Assim, tanto a transferência da embaixada brasileira de Tel Aviv para Jerusalém, como uma possível saída do Acordo de Paris sobre o Clima - duas medidas muito polêmicas sugeridas por Bolsonaro - encontrariam "uma forte resistência, especialmente de sua equipe econômica e do agronegócio, do qual Bolsonaro precisa para governar", acrescentou.

Araújo se expõe também a uma "forte oposição" dentro do próprio Itamaraty, cuja "tradição repousa nos princípios do multilaterialismo", considerou Magnotta.

'Projeto totalitário'


(foto: Valter Campanato/Agencia Brasil)
(foto: Valter Campanato/Agencia Brasil)
O ódio do futuro chanceler ao Partido dos Trabalhadores (PT) do ex-presidente Luiz Inácio Lula da Silva (2003-2010), que governou o País durante 13 anos, só se iguala ao do próprio Bolsonaro. Com os olhos voltados agora para o norte, espera-se que a nova diplomacia dê as costas a antigos amigos e deixe para trás a cooperação sul-sul.

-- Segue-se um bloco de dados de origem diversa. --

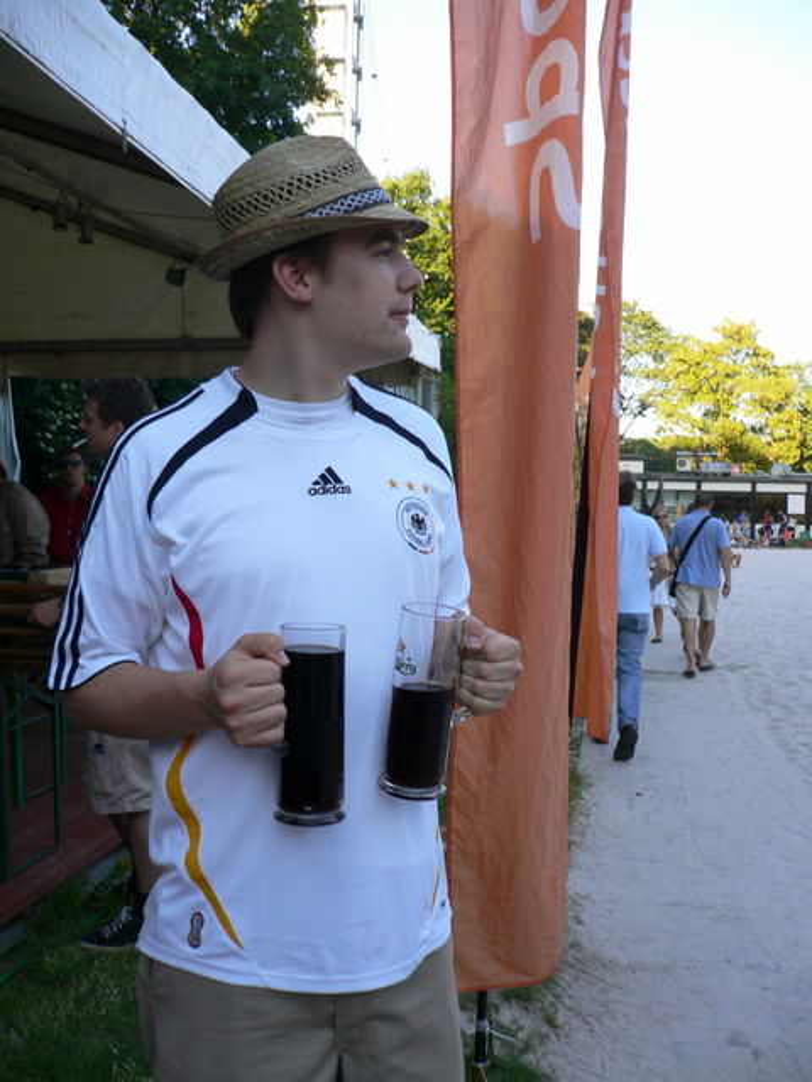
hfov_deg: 40.7
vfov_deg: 52.6
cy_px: 541
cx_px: 406
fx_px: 1095
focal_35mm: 35
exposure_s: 1/160
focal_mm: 5.8
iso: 80
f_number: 2.8
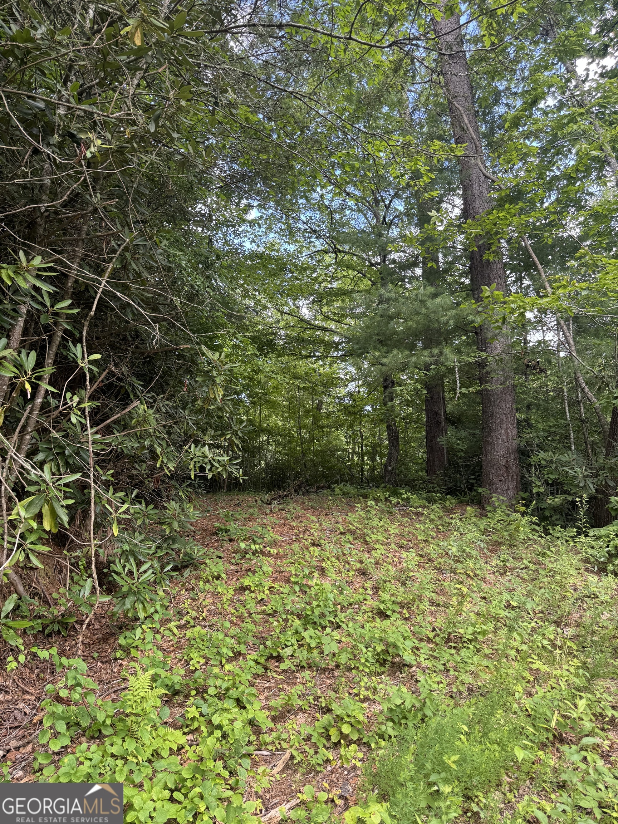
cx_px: 309
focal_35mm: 24
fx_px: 571
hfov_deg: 56.8
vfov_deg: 71.6
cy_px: 412
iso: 80
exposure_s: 1/121
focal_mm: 6.76
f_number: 1.78
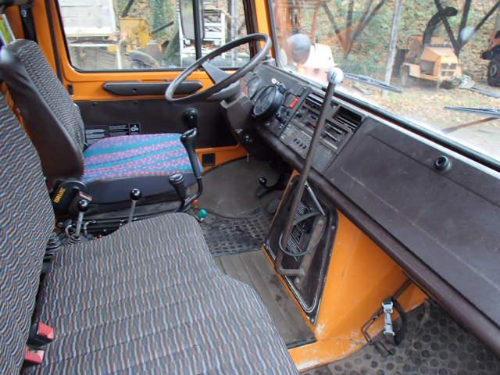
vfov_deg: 49.7
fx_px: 404
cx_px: 250
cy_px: 188
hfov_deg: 63.4
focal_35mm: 28
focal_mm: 5
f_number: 3.9
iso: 200
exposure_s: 1/30
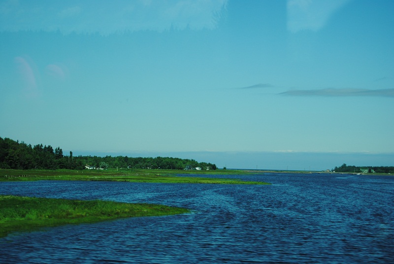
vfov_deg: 16.6
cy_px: 132
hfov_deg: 24.6
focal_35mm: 82
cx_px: 197
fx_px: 904
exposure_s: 1/125
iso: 140
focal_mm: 55
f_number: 5.6
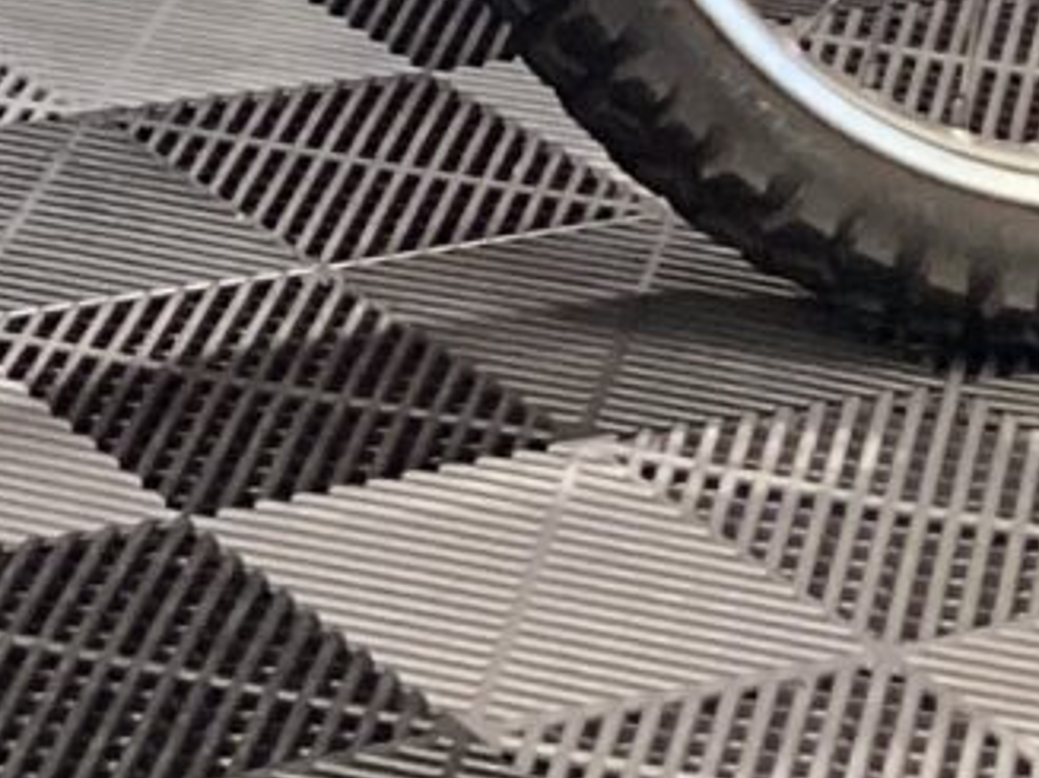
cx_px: -785
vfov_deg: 7.6
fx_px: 5461
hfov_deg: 10.3
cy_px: -1092
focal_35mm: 182
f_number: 2.4
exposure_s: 1/40
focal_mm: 3.3
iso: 250
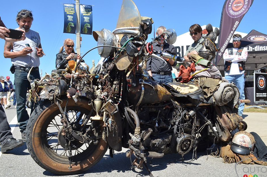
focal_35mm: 34
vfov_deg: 38.7
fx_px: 252
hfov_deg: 55.9
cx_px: 136
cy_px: 90
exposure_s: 1/100
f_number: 20
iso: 320
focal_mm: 22
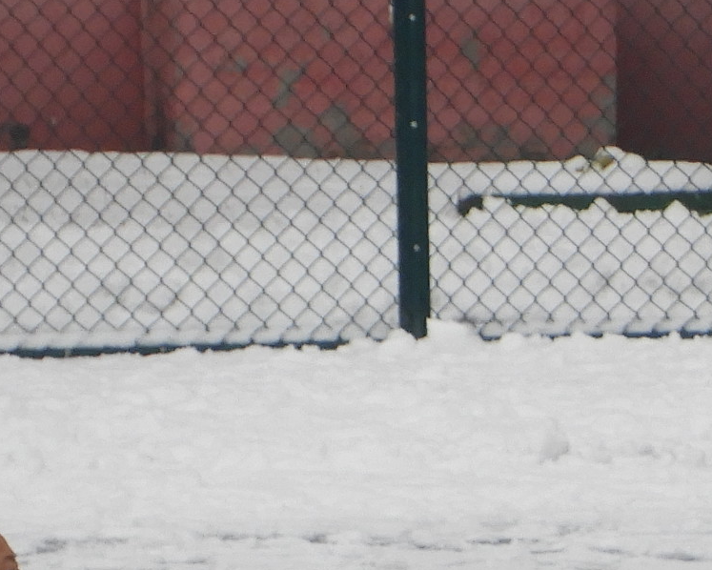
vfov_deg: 0.5
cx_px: 1117
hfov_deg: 0.6
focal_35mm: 3411
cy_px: 727
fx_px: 71897
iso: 100
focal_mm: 143.3
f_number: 5.6
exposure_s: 1/320
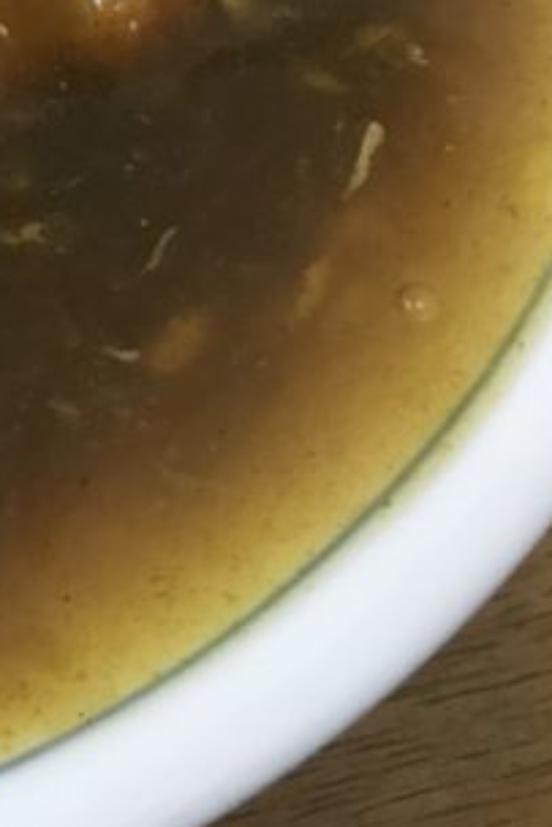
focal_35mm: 98
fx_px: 2251
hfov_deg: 11.7
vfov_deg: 19.9
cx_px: -729
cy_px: -71
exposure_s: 1/30
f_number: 1.8
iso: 32
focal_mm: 3.99
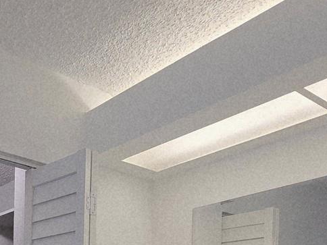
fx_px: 406
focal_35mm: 43
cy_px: 339
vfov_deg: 26.8
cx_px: -32
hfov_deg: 36.9
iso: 50
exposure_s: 1/54.1
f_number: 2.2
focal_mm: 2.2
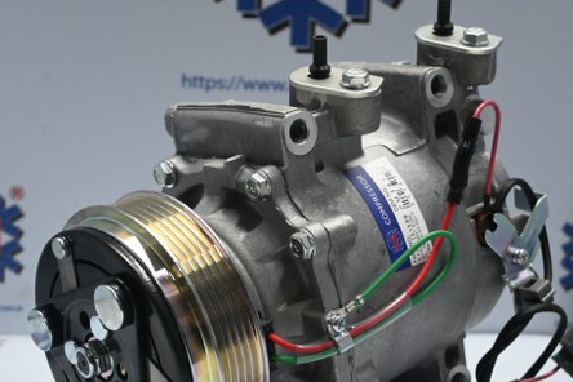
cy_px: 236
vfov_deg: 17.7
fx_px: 1225
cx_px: 302
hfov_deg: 26.3
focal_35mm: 77
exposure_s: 1/60
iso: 1000
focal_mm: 38
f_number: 5.6
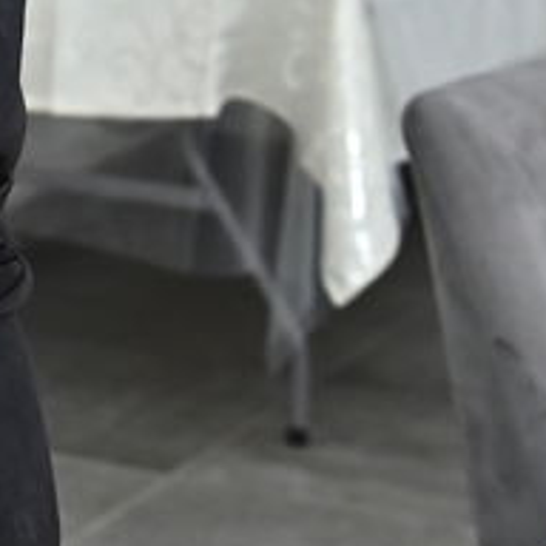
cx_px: -1112
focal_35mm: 272
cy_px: -549
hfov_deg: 6.0
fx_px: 4854
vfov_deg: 6.3
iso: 1250
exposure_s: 1/200
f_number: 7.1
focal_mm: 44
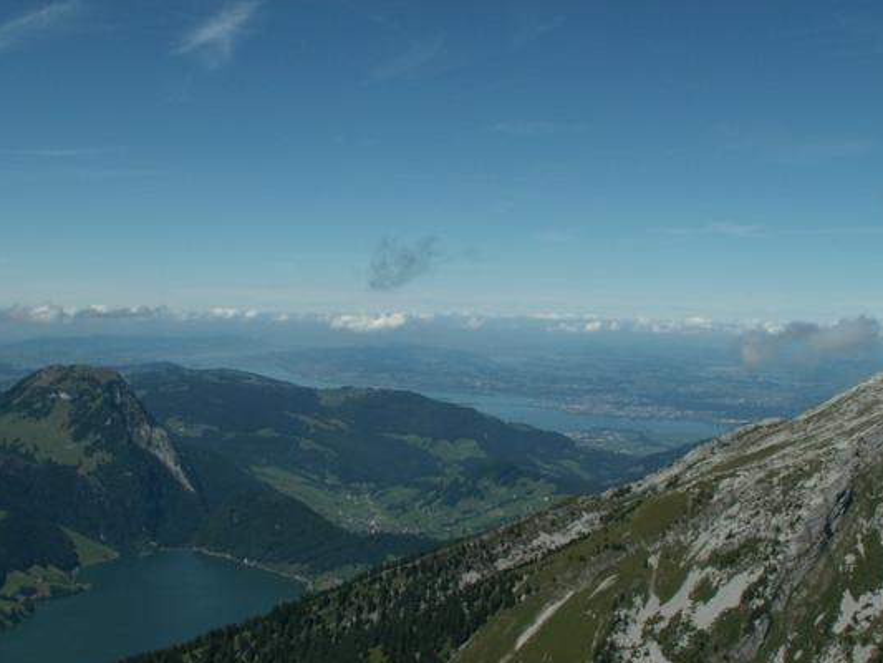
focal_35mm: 42
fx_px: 1072
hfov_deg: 44.8
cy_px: 358
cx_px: 421
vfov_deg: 34.3
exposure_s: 1/320
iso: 50
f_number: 8
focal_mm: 5.86
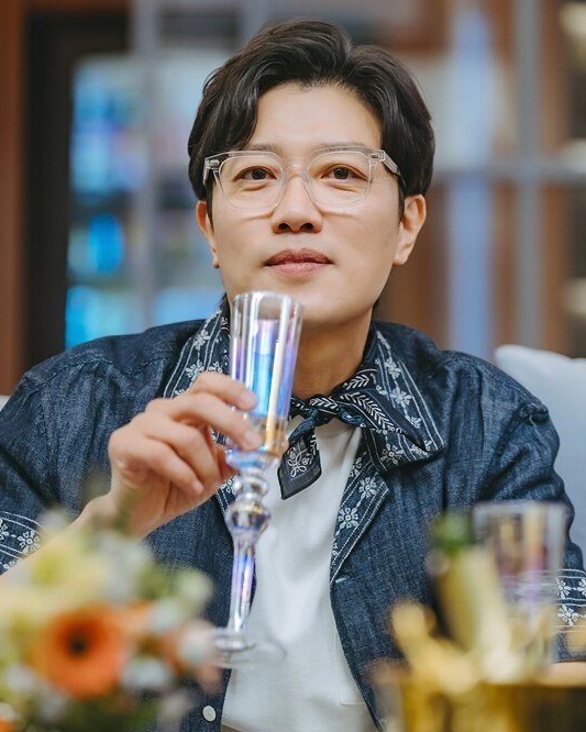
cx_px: 289
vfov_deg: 10.7
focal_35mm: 180
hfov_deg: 8.6
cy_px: 377
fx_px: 3901
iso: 1600
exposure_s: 1/160
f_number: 3.2
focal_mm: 142
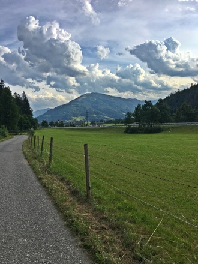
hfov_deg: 48.2
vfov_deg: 61.7
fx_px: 221
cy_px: 132
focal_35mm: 29
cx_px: 99
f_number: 2.2
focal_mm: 4.15
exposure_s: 1/1166
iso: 25
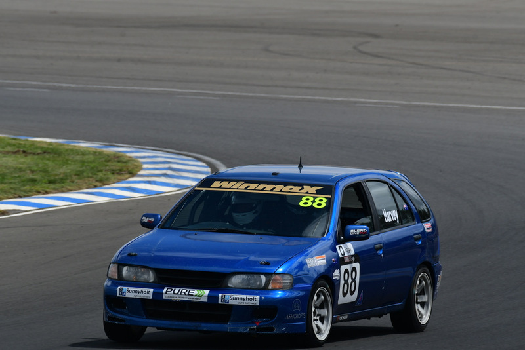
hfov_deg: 3.0
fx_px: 10066
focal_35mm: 690
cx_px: 262
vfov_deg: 2.0
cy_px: 175
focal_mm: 460
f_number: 10
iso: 200
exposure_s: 1/640
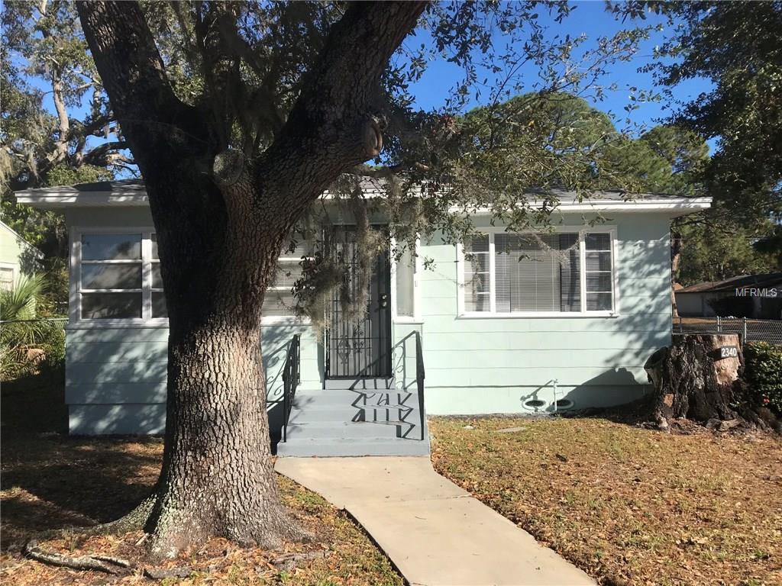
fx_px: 633
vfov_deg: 49.7
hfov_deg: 63.4
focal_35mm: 28
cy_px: 293
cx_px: 391
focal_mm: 3.99
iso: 20
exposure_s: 1/2398
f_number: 1.8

Em seu blog, Araújo renomeou o PT de "Projeto Totalitário", que criminalizou "tudo o que é bom e puro: a família, a propriedade privada, o sexo (...) heterossexual, a fé em Deus, o patriotismo".

Até mesmo "carne vermelha, o ar-condicionado, o petróleo, ou qualquer energia eficiente e barata", em nome das mudanças climáticas.

Ernesto Araújo foi escolhido, porque "expressa muito claramente a visão" de mundo de Bolsonaro, avaliou Mônica Herz. "Estavam procurando alguém que falasse às suas bases, com seus valores ultraconservadores, e uma forte interação entre religião e política", completou.